— EXERCISE BRIEF —
Work through the records that follow and return each line containing the word "moving".

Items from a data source
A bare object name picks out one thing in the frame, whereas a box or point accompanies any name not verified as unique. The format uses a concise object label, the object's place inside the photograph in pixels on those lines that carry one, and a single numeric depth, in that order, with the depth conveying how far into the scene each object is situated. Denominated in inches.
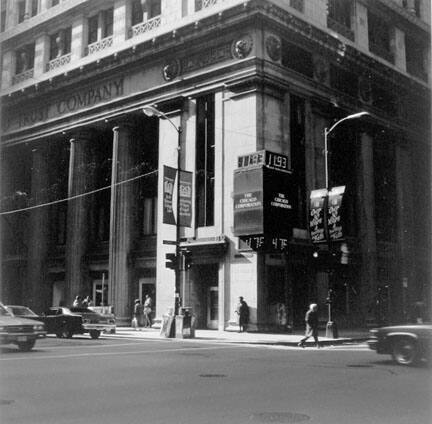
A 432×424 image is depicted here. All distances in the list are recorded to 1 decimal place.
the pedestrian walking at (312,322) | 874.8
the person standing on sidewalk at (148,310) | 1332.4
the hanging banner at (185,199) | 1127.6
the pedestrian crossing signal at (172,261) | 1037.2
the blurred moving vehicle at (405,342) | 555.2
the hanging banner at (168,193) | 1135.0
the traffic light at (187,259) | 1050.1
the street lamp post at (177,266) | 1051.7
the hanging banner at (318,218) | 1085.1
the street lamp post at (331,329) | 1021.8
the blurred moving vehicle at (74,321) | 1018.1
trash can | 1031.6
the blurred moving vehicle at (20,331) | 718.9
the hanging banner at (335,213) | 1062.4
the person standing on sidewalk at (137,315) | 1298.0
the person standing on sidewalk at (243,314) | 1133.7
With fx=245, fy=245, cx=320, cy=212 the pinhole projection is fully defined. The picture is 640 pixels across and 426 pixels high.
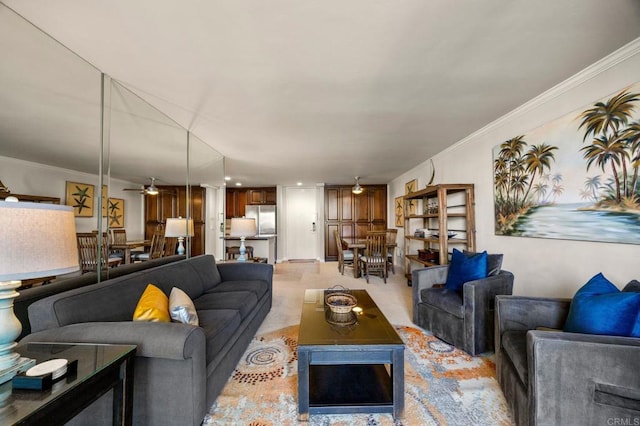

— SOLUTION —
the blurred moving vehicle at (405,342) | 555.2
the blurred moving vehicle at (74,321) | 1018.1
the blurred moving vehicle at (20,331) | 718.9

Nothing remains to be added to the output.